Reproduce each line of the data below word for word.

(INFORMATION PROVIDED begins)

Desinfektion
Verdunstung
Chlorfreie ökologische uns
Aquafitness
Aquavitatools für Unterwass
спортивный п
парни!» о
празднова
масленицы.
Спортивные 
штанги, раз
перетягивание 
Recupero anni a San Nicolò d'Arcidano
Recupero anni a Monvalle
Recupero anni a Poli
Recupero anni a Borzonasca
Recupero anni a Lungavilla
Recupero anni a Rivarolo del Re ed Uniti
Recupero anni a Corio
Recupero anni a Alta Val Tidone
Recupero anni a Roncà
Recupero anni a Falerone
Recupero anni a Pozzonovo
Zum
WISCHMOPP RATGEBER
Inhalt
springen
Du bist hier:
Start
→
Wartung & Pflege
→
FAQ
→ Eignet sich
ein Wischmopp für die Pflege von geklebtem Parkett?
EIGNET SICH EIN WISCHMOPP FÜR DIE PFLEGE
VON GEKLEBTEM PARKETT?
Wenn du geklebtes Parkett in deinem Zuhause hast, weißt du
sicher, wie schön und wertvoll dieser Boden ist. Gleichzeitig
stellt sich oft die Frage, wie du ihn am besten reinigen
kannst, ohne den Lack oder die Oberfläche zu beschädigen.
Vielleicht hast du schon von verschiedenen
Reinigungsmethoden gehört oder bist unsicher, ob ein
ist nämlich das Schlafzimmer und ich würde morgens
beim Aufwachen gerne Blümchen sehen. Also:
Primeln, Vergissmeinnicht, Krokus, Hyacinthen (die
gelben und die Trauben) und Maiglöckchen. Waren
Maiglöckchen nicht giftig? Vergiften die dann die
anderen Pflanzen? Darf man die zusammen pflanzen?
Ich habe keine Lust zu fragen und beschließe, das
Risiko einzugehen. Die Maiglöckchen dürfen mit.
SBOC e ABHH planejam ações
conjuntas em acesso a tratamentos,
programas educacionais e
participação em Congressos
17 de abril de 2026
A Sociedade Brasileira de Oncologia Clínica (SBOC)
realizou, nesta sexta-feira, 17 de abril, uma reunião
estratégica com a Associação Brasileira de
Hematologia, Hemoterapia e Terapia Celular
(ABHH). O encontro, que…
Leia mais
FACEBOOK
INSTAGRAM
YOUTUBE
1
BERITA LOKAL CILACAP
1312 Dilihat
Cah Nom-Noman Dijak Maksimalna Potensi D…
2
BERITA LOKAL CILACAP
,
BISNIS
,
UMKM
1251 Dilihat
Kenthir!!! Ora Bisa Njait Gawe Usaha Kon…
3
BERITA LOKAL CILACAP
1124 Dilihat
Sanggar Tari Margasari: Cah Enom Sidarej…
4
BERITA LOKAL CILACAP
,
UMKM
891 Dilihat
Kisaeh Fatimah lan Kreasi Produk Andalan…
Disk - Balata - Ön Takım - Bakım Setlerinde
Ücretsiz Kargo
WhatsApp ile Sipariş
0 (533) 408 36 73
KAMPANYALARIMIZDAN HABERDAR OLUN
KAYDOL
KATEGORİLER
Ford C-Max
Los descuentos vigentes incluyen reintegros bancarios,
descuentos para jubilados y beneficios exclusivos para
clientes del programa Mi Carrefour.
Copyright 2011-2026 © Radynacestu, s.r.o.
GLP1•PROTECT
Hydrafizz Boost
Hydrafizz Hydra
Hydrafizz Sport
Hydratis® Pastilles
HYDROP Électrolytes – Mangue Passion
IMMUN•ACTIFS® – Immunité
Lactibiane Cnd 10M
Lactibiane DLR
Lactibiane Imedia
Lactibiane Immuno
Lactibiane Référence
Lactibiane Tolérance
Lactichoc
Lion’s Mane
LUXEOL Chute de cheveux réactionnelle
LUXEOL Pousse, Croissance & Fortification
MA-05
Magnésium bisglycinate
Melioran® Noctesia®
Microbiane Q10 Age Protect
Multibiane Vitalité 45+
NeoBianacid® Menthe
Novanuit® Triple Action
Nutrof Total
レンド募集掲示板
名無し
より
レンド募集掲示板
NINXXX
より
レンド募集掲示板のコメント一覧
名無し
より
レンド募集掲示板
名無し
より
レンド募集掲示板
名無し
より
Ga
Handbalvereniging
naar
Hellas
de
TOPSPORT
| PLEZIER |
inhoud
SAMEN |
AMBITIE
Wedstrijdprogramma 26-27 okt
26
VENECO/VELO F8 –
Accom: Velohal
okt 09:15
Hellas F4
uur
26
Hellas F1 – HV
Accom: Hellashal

(INFORMATION PROVIDED ends)

◆ **FINAL ANSWER**
Desinfektion
Verdunstung
Chlorfreie ökologische uns
Aquafitness
Aquavitatools für Unterwass
спортивный п
парни!» о
празднова
масленицы.
Спортивные 
штанги, раз
перетягивание 
Recupero anni a San Nicolò d'Arcidano
Recupero anni a Monvalle
Recupero anni a Poli
Recupero anni a Borzonasca
Recupero anni a Lungavilla
Recupero anni a Rivarolo del Re ed Uniti
Recupero anni a Corio
Recupero anni a Alta Val Tidone
Recupero anni a Roncà
Recupero anni a Falerone
Recupero anni a Pozzonovo
Zum
WISCHMOPP RATGEBER
Inhalt
springen
Du bist hier:
Start
→
Wartung & Pflege
→
FAQ
→ Eignet sich
ein Wischmopp für die Pflege von geklebtem Parkett?
EIGNET SICH EIN WISCHMOPP FÜR DIE PFLEGE
VON GEKLEBTEM PARKETT?
Wenn du geklebtes Parkett in deinem Zuhause hast, weißt du
sicher, wie schön und wertvoll dieser Boden ist. Gleichzeitig
stellt sich oft die Frage, wie du ihn am besten reinigen
kannst, ohne den Lack oder die Oberfläche zu beschädigen.
Vielleicht hast du schon von verschiedenen
Reinigungsmethoden gehört oder bist unsicher, ob ein
ist nämlich das Schlafzimmer und ich würde morgens
beim Aufwachen gerne Blümchen sehen. Also:
Primeln, Vergissmeinnicht, Krokus, Hyacinthen (die
gelben und die Trauben) und Maiglöckchen. Waren
Maiglöckchen nicht giftig? Vergiften die dann die
anderen Pflanzen? Darf man die zusammen pflanzen?
Ich habe keine Lust zu fragen und beschließe, das
Risiko einzugehen. Die Maiglöckchen dürfen mit.
SBOC e ABHH planejam ações
conjuntas em acesso a tratamentos,
programas educacionais e
participação em Congressos
17 de abril de 2026
A Sociedade Brasileira de Oncologia Clínica (SBOC)
realizou, nesta sexta-feira, 17 de abril, uma reunião
estratégica com a Associação Brasileira de
Hematologia, Hemoterapia e Terapia Celular
(ABHH). O encontro, que…
Leia mais
FACEBOOK
INSTAGRAM
YOUTUBE
1
BERITA LOKAL CILACAP
1312 Dilihat
Cah Nom-Noman Dijak Maksimalna Potensi D…
2
BERITA LOKAL CILACAP
,
BISNIS
,
UMKM
1251 Dilihat
Kenthir!!! Ora Bisa Njait Gawe Usaha Kon…
3
BERITA LOKAL CILACAP
1124 Dilihat
Sanggar Tari Margasari: Cah Enom Sidarej…
4
BERITA LOKAL CILACAP
,
UMKM
891 Dilihat
Kisaeh Fatimah lan Kreasi Produk Andalan…
Disk - Balata - Ön Takım - Bakım Setlerinde
Ücretsiz Kargo
WhatsApp ile Sipariş
0 (533) 408 36 73
KAMPANYALARIMIZDAN HABERDAR OLUN
KAYDOL
KATEGORİLER
Ford C-Max
Los descuentos vigentes incluyen reintegros bancarios,
descuentos para jubilados y beneficios exclusivos para
clientes del programa Mi Carrefour.
Copyright 2011-2026 © Radynacestu, s.r.o.
GLP1•PROTECT
Hydrafizz Boost
Hydrafizz Hydra
Hydrafizz Sport
Hydratis® Pastilles
HYDROP Électrolytes – Mangue Passion
IMMUN•ACTIFS® – Immunité
Lactibiane Cnd 10M
Lactibiane DLR
Lactibiane Imedia
Lactibiane Immuno
Lactibiane Référence
Lactibiane Tolérance
Lactichoc
Lion’s Mane
LUXEOL Chute de cheveux réactionnelle
LUXEOL Pousse, Croissance & Fortification
MA-05
Magnésium bisglycinate
Melioran® Noctesia®
Microbiane Q10 Age Protect
Multibiane Vitalité 45+
NeoBianacid® Menthe
Novanuit® Triple Action
Nutrof Total
レンド募集掲示板
名無し
より
レンド募集掲示板
NINXXX
より
レンド募集掲示板のコメント一覧
名無し
より
レンド募集掲示板
名無し
より
レンド募集掲示板
名無し
より
Ga
Handbalvereniging
naar
Hellas
de
TOPSPORT
| PLEZIER |
inhoud
SAMEN |
AMBITIE
Wedstrijdprogramma 26-27 okt
26
VENECO/VELO F8 –
Accom: Velohal
okt 09:15
Hellas F4
uur
26
Hellas F1 – HV
Accom: Hellashal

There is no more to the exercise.